Saved data entries:
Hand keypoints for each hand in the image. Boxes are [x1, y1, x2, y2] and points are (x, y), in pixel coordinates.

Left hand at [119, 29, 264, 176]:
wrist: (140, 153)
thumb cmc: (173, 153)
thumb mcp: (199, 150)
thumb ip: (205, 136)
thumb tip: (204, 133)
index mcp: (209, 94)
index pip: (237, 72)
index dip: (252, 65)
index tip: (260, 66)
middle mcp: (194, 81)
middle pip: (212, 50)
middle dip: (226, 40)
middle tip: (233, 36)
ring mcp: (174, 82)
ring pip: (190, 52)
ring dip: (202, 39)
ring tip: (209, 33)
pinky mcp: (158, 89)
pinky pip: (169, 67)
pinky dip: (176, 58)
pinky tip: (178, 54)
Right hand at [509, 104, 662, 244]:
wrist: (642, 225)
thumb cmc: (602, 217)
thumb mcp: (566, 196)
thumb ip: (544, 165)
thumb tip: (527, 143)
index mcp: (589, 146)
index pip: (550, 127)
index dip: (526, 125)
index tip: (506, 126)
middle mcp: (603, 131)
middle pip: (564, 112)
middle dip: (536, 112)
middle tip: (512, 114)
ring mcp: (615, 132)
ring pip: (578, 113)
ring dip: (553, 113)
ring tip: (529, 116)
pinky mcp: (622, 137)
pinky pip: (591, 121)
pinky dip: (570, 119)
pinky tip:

* * *

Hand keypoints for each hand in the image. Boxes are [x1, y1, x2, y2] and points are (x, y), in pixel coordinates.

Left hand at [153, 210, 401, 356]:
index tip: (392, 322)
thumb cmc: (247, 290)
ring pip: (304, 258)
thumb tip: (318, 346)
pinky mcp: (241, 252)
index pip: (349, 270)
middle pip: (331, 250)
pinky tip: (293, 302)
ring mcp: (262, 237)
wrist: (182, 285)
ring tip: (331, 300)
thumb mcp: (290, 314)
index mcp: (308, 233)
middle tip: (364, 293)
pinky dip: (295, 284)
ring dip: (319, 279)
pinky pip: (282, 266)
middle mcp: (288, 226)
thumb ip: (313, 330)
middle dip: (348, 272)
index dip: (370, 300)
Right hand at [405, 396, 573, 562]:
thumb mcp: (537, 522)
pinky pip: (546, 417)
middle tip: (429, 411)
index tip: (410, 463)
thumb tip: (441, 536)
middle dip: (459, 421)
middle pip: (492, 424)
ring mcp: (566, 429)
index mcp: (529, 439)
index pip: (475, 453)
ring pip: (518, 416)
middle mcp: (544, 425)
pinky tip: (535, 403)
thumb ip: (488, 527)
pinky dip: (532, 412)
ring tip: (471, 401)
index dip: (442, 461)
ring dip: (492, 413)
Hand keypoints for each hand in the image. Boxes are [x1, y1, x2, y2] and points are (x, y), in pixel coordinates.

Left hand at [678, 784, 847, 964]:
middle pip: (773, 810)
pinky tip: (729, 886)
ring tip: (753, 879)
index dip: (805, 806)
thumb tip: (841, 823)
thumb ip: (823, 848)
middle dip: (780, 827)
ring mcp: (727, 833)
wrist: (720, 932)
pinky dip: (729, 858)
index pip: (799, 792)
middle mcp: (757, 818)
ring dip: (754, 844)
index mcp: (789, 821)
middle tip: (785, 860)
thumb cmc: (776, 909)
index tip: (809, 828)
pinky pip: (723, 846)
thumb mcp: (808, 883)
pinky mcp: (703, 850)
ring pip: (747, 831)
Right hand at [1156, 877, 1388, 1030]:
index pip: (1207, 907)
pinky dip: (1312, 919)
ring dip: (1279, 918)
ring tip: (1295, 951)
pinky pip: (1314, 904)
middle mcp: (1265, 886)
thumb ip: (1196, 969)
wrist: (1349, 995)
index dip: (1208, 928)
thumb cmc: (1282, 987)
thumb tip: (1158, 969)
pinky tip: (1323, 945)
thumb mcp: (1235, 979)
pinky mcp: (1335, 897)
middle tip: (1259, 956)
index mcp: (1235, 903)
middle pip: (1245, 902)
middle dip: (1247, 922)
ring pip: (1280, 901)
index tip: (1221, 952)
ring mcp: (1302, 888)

* _PROBLEM REQUIREMENTS_
The required answer is the exact run of lines above starting at the line with "index dip: (805, 806)" and ending at the line with "ring mcp: (1302, 888)", with both ends present.

* _THE COMPLETED TASK_
index dip: (805, 806)
thumb tip: (841, 823)
thumb ip: (823, 848)
middle dip: (780, 827)
ring mcp: (727, 833)
wrist: (720, 932)
pinky dip: (729, 858)
index pip: (799, 792)
middle mcp: (757, 818)
ring dip: (754, 844)
index mcp: (789, 821)
middle tip: (785, 860)
thumb cmc: (776, 909)
index tip: (809, 828)
pinky pip: (723, 846)
thumb mcp: (808, 883)
pinky mcp: (703, 850)
ring pip: (747, 831)
Right hand at [1156, 877, 1388, 1030]:
index pip: (1207, 907)
pinky dip: (1312, 919)
ring dip: (1279, 918)
ring tip: (1295, 951)
pinky pip: (1314, 904)
middle mcp: (1265, 886)
thumb ip: (1196, 969)
wrist: (1349, 995)
index dip: (1208, 928)
thumb cmc: (1282, 987)
thumb tip: (1158, 969)
pinky tip: (1323, 945)
thumb mcp: (1235, 979)
pinky mcp: (1335, 897)
middle tip: (1259, 956)
index mcp: (1235, 903)
middle pip: (1245, 902)
middle dip: (1247, 922)
ring pip: (1280, 901)
index tip: (1221, 952)
ring mcp: (1302, 888)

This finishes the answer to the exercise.